[antlr-interest] Bug in DFA matching?

Mon Feb 9 15:14:21 PST 2009

On Mon, Feb 9, 2009 at 3:12 PM, Gavin Lambert <antlr at mirality.co.nz> wrote:
> At 08:55 10/02/2009, C. Scott Ananian wrote:
>>// whitespace at start of line used for INDENT processing
>>INITIAL_WS
>>       : {getCharPositionInLine()==1 && !afterIndent}? // at start of
>>line.
>>       ( ' ' | TAB )*
>>    { this.afterIndent=true; }
>>    ;
>>
>>Note the star in the INITIAL_WS rule, which means that *every*
>>line should emit an INITIAL_WS token, possibly matching nothing,
>>before matching anything else.
>
> You must never do that.  If a lexer rule can ever match nothing, then it can
> always match nothing, and will therefore produce an infinite number of
> matching-nothing tokens, causing an infinite loop (until you run out of
> memory).  Top-level lexer rules must always match at least one character.
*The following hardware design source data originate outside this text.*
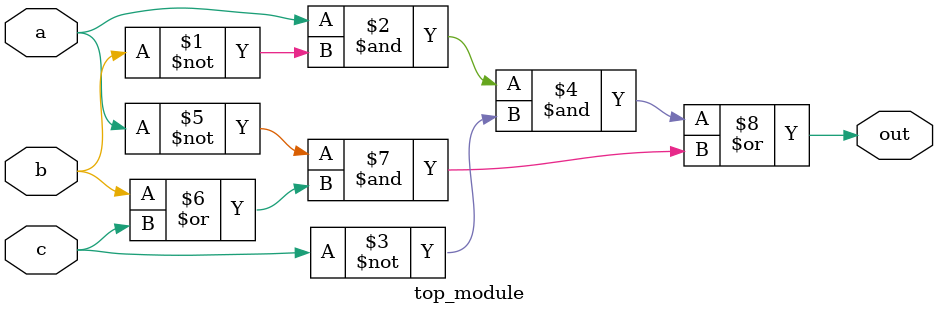
<source format=sv>
module top_module(
    input a,
    input b,
    input c,
    output out
);

assign out = (a & ~b & ~c) | (~a & (b | c));

endmodule

</source>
I think you misunderstood me, or misread the grammer.  It matches
nothing *at the beginning of the line* and then afterIndent is set to
false, and it doesn't match any more.
That's the intended behavior.  It worked in ANTLRv2; it seems to be a
regression in ANTLRv3.
 --scott

-- 
                         ( http://cscott.net/ )